Given data:
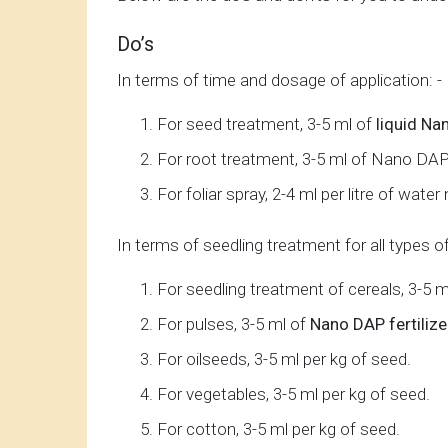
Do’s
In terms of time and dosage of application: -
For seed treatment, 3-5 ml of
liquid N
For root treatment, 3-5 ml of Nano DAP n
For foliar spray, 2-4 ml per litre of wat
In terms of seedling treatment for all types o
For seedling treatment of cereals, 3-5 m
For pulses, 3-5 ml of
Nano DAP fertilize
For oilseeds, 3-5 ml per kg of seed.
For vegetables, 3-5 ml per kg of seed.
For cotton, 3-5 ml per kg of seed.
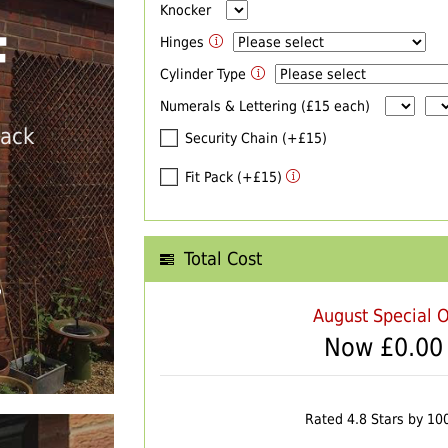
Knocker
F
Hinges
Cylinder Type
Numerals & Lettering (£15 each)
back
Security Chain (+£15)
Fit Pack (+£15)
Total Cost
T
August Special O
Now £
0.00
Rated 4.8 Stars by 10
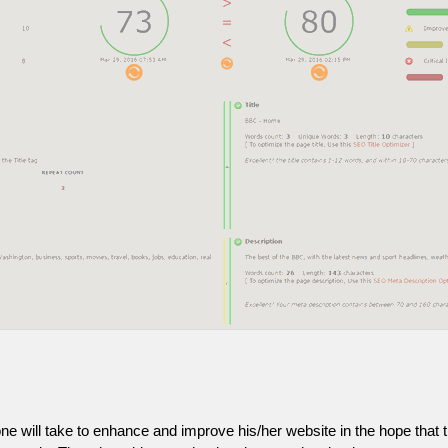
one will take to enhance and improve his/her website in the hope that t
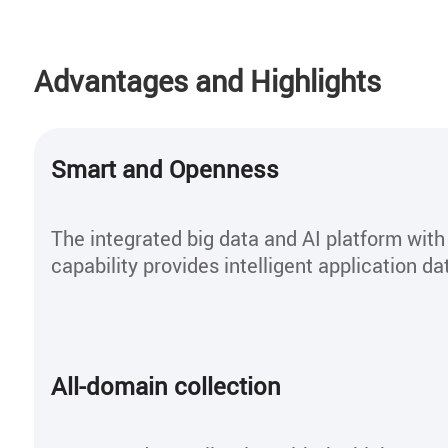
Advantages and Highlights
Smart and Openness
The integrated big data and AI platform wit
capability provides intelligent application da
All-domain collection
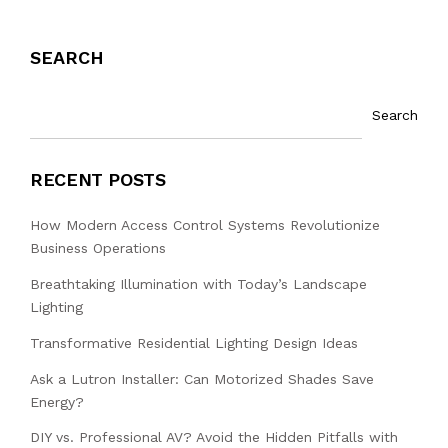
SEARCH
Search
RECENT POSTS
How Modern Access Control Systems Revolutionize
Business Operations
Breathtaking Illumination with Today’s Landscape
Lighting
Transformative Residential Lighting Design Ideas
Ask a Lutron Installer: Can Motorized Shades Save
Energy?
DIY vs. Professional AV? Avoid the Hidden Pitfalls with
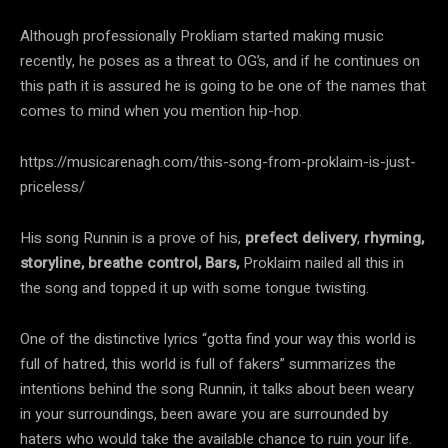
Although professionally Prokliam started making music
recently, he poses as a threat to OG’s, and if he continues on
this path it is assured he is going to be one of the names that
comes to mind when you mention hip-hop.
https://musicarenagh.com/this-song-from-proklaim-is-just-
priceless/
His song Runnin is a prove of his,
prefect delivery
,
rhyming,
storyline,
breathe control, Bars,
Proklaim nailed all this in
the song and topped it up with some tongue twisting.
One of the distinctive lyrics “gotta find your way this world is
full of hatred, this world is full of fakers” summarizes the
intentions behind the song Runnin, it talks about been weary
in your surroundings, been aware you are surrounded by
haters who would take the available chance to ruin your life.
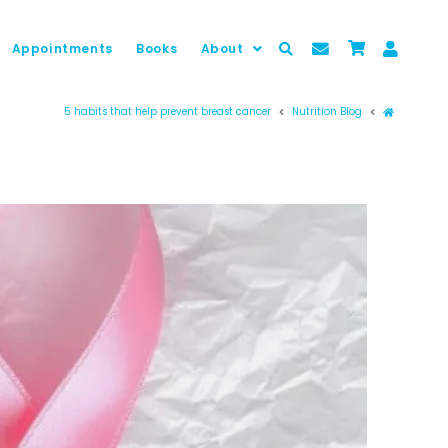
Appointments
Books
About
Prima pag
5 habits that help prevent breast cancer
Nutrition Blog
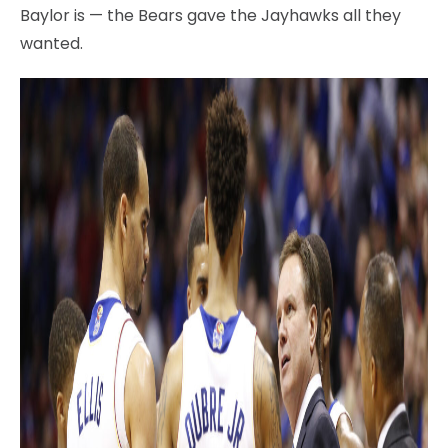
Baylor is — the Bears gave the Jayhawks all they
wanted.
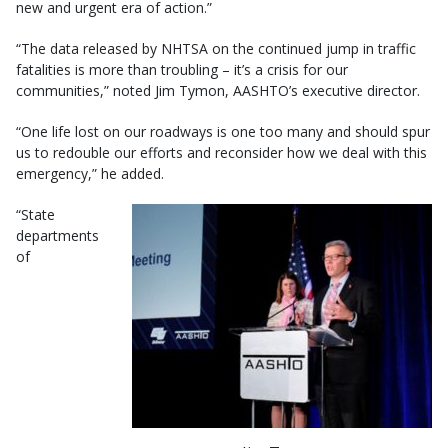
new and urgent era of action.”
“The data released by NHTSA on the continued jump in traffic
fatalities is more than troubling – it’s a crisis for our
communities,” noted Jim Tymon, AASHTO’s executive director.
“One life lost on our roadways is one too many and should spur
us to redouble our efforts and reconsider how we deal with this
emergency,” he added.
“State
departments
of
...
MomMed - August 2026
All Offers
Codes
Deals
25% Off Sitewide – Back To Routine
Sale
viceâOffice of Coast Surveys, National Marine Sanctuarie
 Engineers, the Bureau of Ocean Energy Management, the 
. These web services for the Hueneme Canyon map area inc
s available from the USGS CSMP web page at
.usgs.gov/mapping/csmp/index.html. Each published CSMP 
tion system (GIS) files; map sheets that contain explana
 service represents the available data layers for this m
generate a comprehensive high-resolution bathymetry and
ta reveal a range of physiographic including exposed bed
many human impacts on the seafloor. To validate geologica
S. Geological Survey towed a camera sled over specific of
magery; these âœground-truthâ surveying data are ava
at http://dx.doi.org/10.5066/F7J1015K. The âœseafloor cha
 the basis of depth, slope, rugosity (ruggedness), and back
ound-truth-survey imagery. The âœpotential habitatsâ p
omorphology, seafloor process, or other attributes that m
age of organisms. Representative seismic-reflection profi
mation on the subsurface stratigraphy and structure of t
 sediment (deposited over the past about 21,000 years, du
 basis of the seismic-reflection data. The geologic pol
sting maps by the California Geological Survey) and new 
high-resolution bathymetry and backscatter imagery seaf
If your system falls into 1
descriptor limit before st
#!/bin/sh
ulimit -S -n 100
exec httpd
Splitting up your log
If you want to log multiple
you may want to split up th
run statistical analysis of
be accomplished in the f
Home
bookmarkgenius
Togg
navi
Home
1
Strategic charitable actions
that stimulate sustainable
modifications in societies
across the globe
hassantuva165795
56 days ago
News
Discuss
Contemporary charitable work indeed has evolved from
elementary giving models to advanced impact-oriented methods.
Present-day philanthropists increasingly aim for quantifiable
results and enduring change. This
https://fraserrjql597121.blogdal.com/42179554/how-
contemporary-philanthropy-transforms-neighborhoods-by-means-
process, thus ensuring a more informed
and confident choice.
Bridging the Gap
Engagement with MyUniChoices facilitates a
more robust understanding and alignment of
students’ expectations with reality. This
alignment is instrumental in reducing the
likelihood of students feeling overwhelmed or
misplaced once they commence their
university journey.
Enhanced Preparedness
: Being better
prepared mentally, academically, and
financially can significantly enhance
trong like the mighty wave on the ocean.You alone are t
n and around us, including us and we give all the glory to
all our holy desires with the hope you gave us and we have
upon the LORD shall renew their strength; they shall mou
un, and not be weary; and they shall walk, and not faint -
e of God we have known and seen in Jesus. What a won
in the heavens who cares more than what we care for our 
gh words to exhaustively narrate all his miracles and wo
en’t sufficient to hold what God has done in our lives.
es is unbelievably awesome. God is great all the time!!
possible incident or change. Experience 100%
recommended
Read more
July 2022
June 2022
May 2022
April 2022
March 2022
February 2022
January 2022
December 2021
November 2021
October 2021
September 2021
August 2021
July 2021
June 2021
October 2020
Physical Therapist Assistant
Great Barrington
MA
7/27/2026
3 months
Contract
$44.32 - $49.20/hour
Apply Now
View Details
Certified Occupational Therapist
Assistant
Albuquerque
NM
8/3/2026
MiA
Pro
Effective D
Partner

Task statement: Across all the records, find the lines containing the word "weary" and reproduce each one.

Written answer:
intentions behind the song Runnin, it talks about been weary
un, and not be weary; and they shall walk, and not faint -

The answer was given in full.